Convert the part of the records that opens with the line containing "### Approach" and closes with the line containing "The original inspiration" into a Markdown table with two columns, Row and Line. Give each non-blank line its own numbered row, and leave blank lines out.

*** Data for review

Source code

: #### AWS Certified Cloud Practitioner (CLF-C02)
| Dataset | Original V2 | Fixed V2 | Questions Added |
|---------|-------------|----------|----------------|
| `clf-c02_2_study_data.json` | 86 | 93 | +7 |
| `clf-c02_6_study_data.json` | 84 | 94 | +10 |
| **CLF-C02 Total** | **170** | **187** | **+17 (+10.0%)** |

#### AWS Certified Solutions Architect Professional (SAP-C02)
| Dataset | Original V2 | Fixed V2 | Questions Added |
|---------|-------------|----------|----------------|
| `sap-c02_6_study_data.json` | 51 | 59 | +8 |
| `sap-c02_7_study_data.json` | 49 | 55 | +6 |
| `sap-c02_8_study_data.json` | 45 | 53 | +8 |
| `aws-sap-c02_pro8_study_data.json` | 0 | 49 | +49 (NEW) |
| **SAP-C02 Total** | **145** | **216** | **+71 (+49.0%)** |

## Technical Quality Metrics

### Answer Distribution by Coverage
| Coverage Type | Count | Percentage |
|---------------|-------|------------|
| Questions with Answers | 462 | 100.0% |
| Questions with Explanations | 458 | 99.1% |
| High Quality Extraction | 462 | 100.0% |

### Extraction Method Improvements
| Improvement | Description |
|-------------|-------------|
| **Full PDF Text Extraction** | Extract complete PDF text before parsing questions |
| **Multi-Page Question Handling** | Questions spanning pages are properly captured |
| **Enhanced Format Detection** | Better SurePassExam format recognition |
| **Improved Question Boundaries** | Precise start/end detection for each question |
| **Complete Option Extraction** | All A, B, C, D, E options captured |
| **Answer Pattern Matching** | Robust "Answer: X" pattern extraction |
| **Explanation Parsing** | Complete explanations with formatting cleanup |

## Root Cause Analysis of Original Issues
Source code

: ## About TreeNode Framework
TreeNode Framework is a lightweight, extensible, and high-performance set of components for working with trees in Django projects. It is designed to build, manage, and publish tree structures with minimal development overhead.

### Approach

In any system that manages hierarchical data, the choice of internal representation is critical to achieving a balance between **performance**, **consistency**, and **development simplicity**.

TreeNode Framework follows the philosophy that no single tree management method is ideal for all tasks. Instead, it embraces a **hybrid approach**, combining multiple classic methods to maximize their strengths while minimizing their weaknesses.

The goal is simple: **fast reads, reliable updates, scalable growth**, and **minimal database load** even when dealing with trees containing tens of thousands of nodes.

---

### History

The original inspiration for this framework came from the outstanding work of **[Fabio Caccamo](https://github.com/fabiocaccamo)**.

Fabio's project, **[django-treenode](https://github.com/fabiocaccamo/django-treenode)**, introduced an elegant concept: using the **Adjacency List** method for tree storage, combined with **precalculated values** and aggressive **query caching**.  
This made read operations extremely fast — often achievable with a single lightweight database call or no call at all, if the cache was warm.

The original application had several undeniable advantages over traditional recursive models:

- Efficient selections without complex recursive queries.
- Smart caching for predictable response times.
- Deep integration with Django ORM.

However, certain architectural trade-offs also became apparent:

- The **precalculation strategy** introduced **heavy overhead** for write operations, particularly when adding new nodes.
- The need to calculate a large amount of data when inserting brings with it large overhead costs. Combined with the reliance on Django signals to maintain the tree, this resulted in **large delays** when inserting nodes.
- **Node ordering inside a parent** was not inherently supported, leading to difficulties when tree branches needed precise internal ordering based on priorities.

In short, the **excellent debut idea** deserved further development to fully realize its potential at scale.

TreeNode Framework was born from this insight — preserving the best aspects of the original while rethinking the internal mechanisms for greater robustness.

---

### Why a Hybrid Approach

******

■ **Solution to the problem**
| Row | Line |
|---|---|
| 1 | ### Approach |
| 2 | In any system that manages hierarchical data, the choice of internal representation is critical to achieving a balance between **performance**, **consistency**, and **development simplicity**. |
| 3 | TreeNode Framework follows the philosophy that no single tree management method is ideal for all tasks. Instead, it embraces a **hybrid approach**, combining multiple classic methods to maximize their strengths while minimizing their weaknesses. |
| 4 | The goal is simple: **fast reads, reliable updates, scalable growth**, and **minimal database load** even when dealing with trees containing tens of thousands of nodes. |
| 5 | --- |
| 6 | ### History |
| 7 | The original inspiration for this framework came from the outstanding work of **[Fabio Caccamo](https://github.com/fabiocaccamo)**. |